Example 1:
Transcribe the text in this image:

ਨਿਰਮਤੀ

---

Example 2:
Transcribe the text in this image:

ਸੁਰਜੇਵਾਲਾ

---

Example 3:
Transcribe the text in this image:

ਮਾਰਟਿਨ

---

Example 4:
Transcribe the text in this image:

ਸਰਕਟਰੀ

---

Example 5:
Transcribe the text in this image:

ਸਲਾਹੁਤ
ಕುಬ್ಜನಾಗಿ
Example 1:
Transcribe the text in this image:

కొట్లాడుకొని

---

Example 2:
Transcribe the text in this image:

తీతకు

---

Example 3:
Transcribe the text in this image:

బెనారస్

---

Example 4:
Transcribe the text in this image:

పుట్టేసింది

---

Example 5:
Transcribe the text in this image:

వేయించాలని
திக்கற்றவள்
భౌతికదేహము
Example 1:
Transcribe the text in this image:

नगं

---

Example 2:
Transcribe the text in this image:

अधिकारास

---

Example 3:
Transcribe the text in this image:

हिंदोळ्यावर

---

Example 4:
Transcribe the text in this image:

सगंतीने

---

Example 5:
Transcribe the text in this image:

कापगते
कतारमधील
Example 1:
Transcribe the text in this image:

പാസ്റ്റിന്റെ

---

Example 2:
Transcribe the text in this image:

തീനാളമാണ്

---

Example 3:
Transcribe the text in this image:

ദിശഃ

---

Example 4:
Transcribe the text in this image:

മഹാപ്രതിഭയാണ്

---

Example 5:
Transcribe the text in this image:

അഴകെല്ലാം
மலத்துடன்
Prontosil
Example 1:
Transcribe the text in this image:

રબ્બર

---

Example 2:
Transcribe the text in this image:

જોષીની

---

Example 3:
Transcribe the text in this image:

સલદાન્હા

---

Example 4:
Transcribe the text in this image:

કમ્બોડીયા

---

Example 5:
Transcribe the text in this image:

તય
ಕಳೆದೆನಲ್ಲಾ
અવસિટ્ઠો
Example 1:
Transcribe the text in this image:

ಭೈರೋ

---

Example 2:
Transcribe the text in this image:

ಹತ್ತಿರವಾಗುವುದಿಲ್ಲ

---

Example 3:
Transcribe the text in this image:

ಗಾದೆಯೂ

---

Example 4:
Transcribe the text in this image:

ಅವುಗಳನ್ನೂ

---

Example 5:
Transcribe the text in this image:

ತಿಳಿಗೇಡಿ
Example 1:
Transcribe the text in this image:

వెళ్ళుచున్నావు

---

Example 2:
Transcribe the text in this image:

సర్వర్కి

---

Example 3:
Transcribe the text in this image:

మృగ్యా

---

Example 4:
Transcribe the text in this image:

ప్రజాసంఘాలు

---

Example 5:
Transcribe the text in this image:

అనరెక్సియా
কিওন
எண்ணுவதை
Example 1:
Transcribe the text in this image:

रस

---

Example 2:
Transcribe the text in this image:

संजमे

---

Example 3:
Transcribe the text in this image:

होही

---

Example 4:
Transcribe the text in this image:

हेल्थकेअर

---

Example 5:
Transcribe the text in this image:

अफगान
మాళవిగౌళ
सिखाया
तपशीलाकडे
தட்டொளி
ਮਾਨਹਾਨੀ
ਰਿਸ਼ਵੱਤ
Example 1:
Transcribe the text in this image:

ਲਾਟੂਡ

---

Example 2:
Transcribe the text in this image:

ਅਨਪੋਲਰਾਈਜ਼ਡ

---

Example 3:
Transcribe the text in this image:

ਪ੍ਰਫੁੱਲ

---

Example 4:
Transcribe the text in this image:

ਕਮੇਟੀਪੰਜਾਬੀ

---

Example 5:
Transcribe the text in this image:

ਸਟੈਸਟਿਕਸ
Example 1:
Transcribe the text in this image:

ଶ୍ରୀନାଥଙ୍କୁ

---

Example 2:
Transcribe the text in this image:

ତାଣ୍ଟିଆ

□ □ □

Required action: Your task is to output all of the data above word for word.

Solution:
Example 1:
Transcribe the text in this image:

ਨਿਰਮਤੀ

---

Example 2:
Transcribe the text in this image:

ਸੁਰਜੇਵਾਲਾ

---

Example 3:
Transcribe the text in this image:

ਮਾਰਟਿਨ

---

Example 4:
Transcribe the text in this image:

ਸਰਕਟਰੀ

---

Example 5:
Transcribe the text in this image:

ਸਲਾਹੁਤ
ಕುಬ್ಜನಾಗಿ
Example 1:
Transcribe the text in this image:

కొట్లాడుకొని

---

Example 2:
Transcribe the text in this image:

తీతకు

---

Example 3:
Transcribe the text in this image:

బెనారస్

---

Example 4:
Transcribe the text in this image:

పుట్టేసింది

---

Example 5:
Transcribe the text in this image:

వేయించాలని
திக்கற்றவள்
భౌతికదేహము
Example 1:
Transcribe the text in this image:

नगं

---

Example 2:
Transcribe the text in this image:

अधिकारास

---

Example 3:
Transcribe the text in this image:

हिंदोळ्यावर

---

Example 4:
Transcribe the text in this image:

सगंतीने

---

Example 5:
Transcribe the text in this image:

कापगते
कतारमधील
Example 1:
Transcribe the text in this image:

പാസ്റ്റിന്റെ

---

Example 2:
Transcribe the text in this image:

തീനാളമാണ്

---

Example 3:
Transcribe the text in this image:

ദിശഃ

---

Example 4:
Transcribe the text in this image:

മഹാപ്രതിഭയാണ്

---

Example 5:
Transcribe the text in this image:

അഴകെല്ലാം
மலத்துடன்
Prontosil
Example 1:
Transcribe the text in this image:

રબ્બર

---

Example 2:
Transcribe the text in this image:

જોષીની

---

Example 3:
Transcribe the text in this image:

સલદાન્હા

---

Example 4:
Transcribe the text in this image:

કમ્બોડીયા

---

Example 5:
Transcribe the text in this image:

તય
ಕಳೆದೆನಲ್ಲಾ
અવસિટ્ઠો
Example 1:
Transcribe the text in this image:

ಭೈರೋ

---

Example 2:
Transcribe the text in this image:

ಹತ್ತಿರವಾಗುವುದಿಲ್ಲ

---

Example 3:
Transcribe the text in this image:

ಗಾದೆಯೂ

---

Example 4:
Transcribe the text in this image:

ಅವುಗಳನ್ನೂ

---

Example 5:
Transcribe the text in this image:

ತಿಳಿಗೇಡಿ
Example 1:
Transcribe the text in this image:

వెళ్ళుచున్నావు

---

Example 2:
Transcribe the text in this image:

సర్వర్కి

---

Example 3:
Transcribe the text in this image:

మృగ్యా

---

Example 4:
Transcribe the text in this image:

ప్రజాసంఘాలు

---

Example 5:
Transcribe the text in this image:

అనరెక్సియా
কিওন
எண்ணுவதை
Example 1:
Transcribe the text in this image:

रस

---

Example 2:
Transcribe the text in this image:

संजमे

---

Example 3:
Transcribe the text in this image:

होही

---

Example 4:
Transcribe the text in this image:

हेल्थकेअर

---

Example 5:
Transcribe the text in this image:

अफगान
మాళవిగౌళ
सिखाया
तपशीलाकडे
தட்டொளி
ਮਾਨਹਾਨੀ
ਰਿਸ਼ਵੱਤ
Example 1:
Transcribe the text in this image:

ਲਾਟੂਡ

---

Example 2:
Transcribe the text in this image:

ਅਨਪੋਲਰਾਈਜ਼ਡ

---

Example 3:
Transcribe the text in this image:

ਪ੍ਰਫੁੱਲ

---

Example 4:
Transcribe the text in this image:

ਕਮੇਟੀਪੰਜਾਬੀ

---

Example 5:
Transcribe the text in this image:

ਸਟੈਸਟਿਕਸ
Example 1:
Transcribe the text in this image:

ଶ୍ରୀନାଥଙ୍କୁ

---

Example 2:
Transcribe the text in this image:

ତାଣ୍ଟିଆ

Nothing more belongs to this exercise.